*** Extracted entries ***

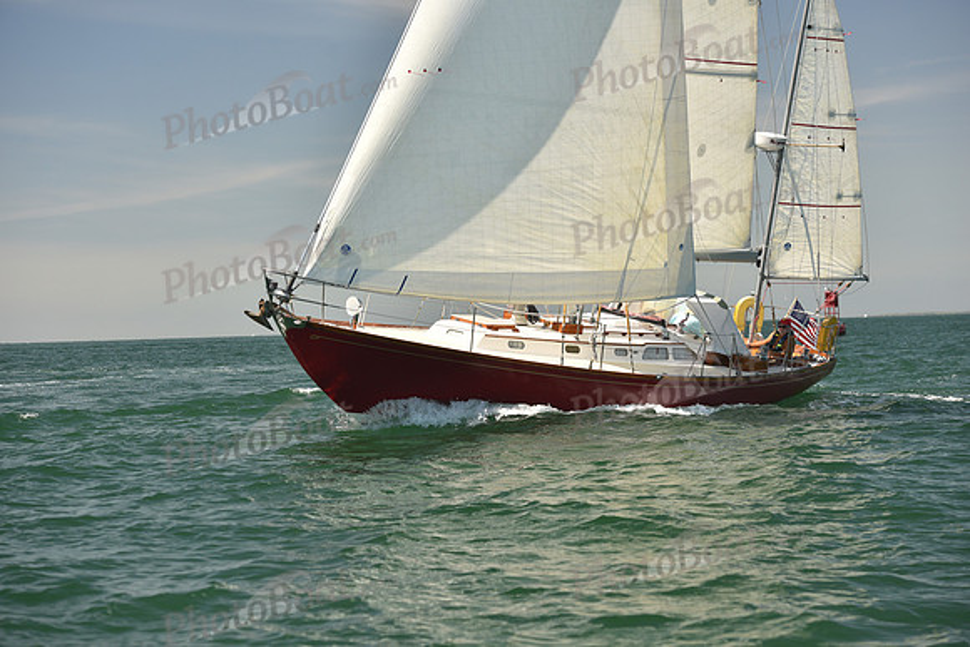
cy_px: 324
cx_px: 485
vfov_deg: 14.9
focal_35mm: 92
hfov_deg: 22.1
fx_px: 2479
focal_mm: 92
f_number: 4.5
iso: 250
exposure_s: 1/800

*** End of Extracted entries ***

What you need to do: Retype exactly the lines from the one containing "vfov_deg: 14.9" through the last line of the records above, including both.

Exercise result:
vfov_deg: 14.9
focal_35mm: 92
hfov_deg: 22.1
fx_px: 2479
focal_mm: 92
f_number: 4.5
iso: 250
exposure_s: 1/800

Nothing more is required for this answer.